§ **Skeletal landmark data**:
++++

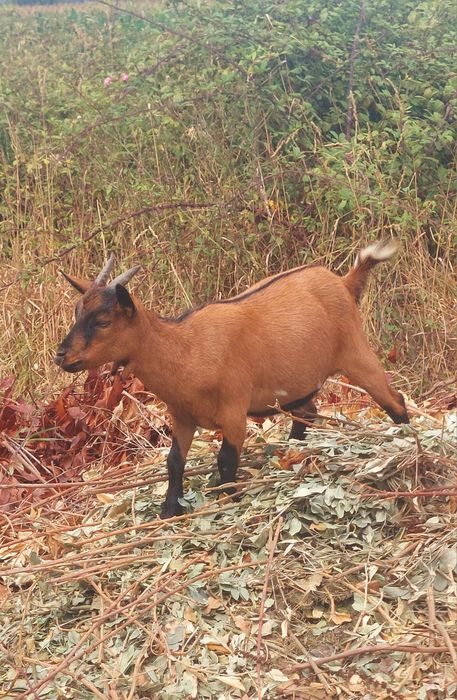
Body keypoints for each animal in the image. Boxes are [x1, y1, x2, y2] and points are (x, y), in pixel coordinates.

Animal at [55, 241, 409, 518]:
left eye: (103, 321)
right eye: (76, 312)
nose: (61, 355)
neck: (186, 348)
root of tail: (343, 282)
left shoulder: (234, 410)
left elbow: (226, 460)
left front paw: (225, 500)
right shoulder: (182, 416)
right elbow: (174, 461)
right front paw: (169, 510)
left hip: (356, 353)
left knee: (394, 400)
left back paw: (407, 445)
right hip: (297, 385)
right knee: (308, 413)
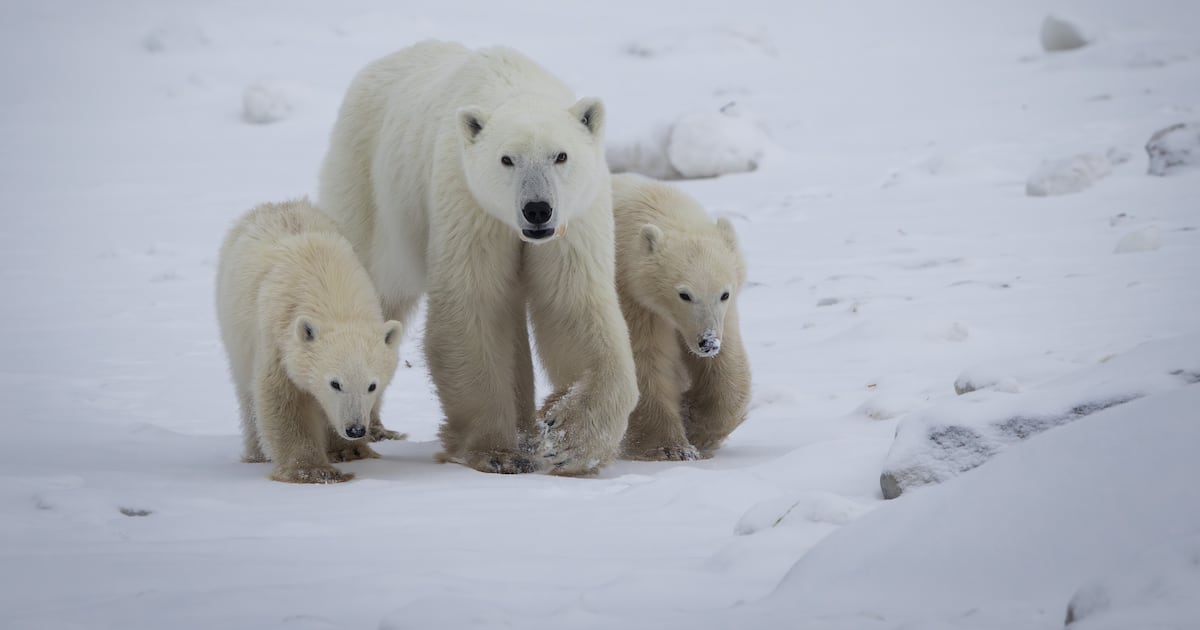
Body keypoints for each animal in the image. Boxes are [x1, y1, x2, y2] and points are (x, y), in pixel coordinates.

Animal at [215, 198, 403, 483]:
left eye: (372, 385)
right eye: (335, 383)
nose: (356, 429)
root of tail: (278, 204)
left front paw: (349, 451)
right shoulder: (279, 339)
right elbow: (284, 400)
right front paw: (313, 470)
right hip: (235, 330)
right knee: (247, 393)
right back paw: (256, 454)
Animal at [317, 41, 637, 476]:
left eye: (561, 156)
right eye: (507, 159)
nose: (537, 210)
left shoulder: (574, 221)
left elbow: (573, 307)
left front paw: (569, 440)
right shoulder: (470, 205)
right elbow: (474, 308)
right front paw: (497, 452)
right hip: (368, 188)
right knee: (372, 290)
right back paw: (359, 434)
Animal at [611, 174, 751, 461]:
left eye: (724, 293)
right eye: (684, 295)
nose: (707, 342)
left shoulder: (724, 315)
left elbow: (726, 367)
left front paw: (697, 424)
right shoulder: (635, 299)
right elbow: (647, 362)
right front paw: (672, 448)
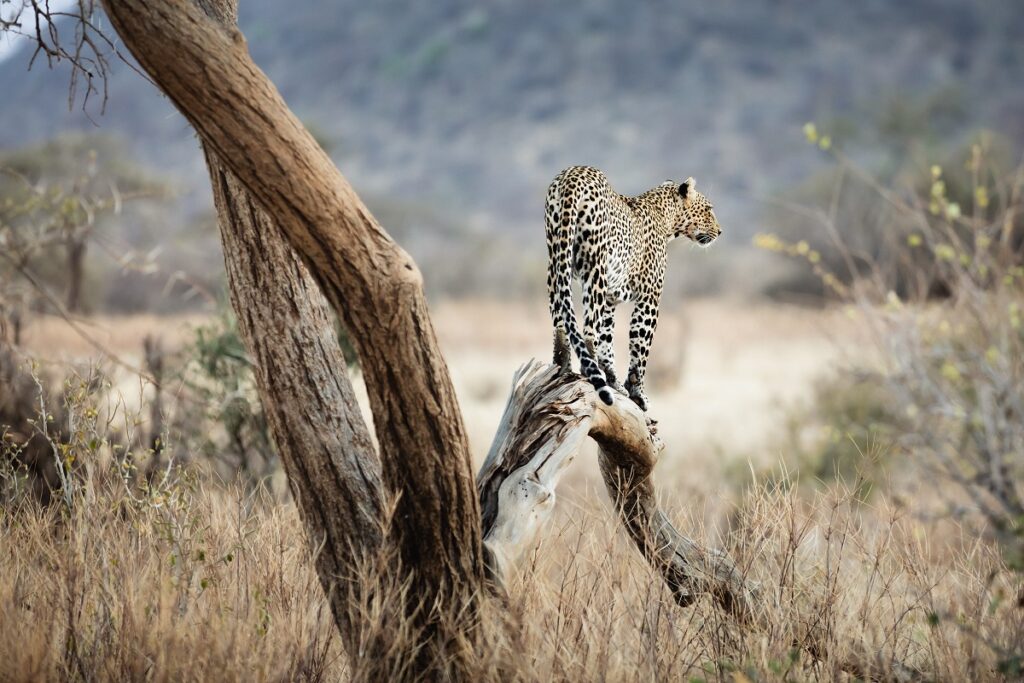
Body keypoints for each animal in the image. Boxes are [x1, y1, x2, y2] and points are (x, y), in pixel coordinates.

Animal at [548, 165, 724, 411]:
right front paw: (637, 392)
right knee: (589, 329)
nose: (720, 231)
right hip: (595, 268)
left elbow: (608, 339)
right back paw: (588, 371)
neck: (667, 218)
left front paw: (613, 380)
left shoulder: (611, 299)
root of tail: (574, 175)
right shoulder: (650, 297)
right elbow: (640, 347)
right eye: (708, 210)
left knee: (561, 322)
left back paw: (562, 365)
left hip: (555, 261)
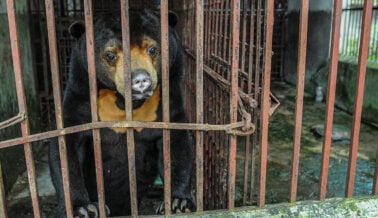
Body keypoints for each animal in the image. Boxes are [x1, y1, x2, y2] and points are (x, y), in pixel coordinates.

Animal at [49, 9, 195, 217]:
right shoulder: (79, 96)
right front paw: (84, 209)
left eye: (152, 49)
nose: (140, 80)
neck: (125, 102)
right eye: (110, 55)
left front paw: (178, 203)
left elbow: (177, 147)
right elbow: (66, 150)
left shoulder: (168, 101)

++++

§ **Action item**: Restate the entries above word for word, and keep the pictures out.

§ **Completed task**:
Body keypoints for each animal in the image. Boxes are [x1, y1, x2, y2] and points are (x, y), in pixel coordinates.

Animal at [55, 241, 409, 518]:
left eye: (103, 321)
right eye: (76, 312)
nose: (61, 355)
neck: (186, 348)
root of tail: (343, 282)
left shoulder: (234, 410)
left elbow: (226, 460)
left front paw: (225, 500)
right shoulder: (182, 416)
right elbow: (174, 461)
right front paw: (169, 510)
left hip: (356, 353)
left knee: (394, 400)
left back paw: (407, 445)
right hip: (297, 385)
right knee: (308, 413)
Body keypoints for each animal in the image. Boxes are [x1, y1, x2, y2] and points are (x, y), in pixel coordinates.

Animal at [215, 198, 403, 483]:
left eye: (372, 385)
right eye: (335, 383)
nose: (356, 429)
root of tail: (278, 204)
left front paw: (349, 451)
right shoulder: (279, 339)
right elbow: (284, 400)
right front paw: (313, 470)
right hip: (235, 330)
right knee: (247, 393)
right back paw: (256, 454)
Animal at [317, 41, 637, 476]:
left eye: (561, 156)
right eye: (507, 159)
nose: (537, 210)
left shoulder: (574, 221)
left elbow: (573, 307)
left front paw: (569, 440)
right shoulder: (470, 205)
right elbow: (474, 308)
right front paw: (497, 452)
right hip: (368, 188)
right knee: (372, 290)
right back paw: (359, 434)
Animal at [611, 174, 751, 461]:
left eye: (724, 293)
right eye: (684, 295)
nose: (707, 342)
left shoulder: (724, 315)
left elbow: (726, 367)
left front paw: (697, 424)
right shoulder: (635, 299)
right elbow: (647, 362)
right front paw: (672, 448)
Body keypoints for each animal in the image. Boxes are [x1, y1, x2, y2] and points are (x, y), in pixel coordinates.

Animal at [548, 165, 724, 411]:
right front paw: (637, 392)
right knee: (589, 329)
nose: (720, 231)
right hip: (595, 268)
left elbow: (608, 339)
right back paw: (588, 371)
neck: (667, 218)
left front paw: (613, 380)
left shoulder: (611, 299)
root of tail: (574, 175)
right shoulder: (650, 297)
right elbow: (640, 347)
right eye: (708, 210)
left knee: (561, 322)
left back paw: (562, 365)
left hip: (555, 261)
Body keypoints for each animal in the image. Boxes are [x1, y1, x2, y2] and points are (x, y), in pixel coordinates.

Animal at [49, 9, 195, 217]:
right shoulder: (79, 96)
right front paw: (84, 209)
left eye: (152, 49)
nose: (140, 80)
neck: (125, 102)
right eye: (110, 55)
left front paw: (178, 203)
left elbow: (177, 147)
right elbow: (66, 150)
left shoulder: (168, 101)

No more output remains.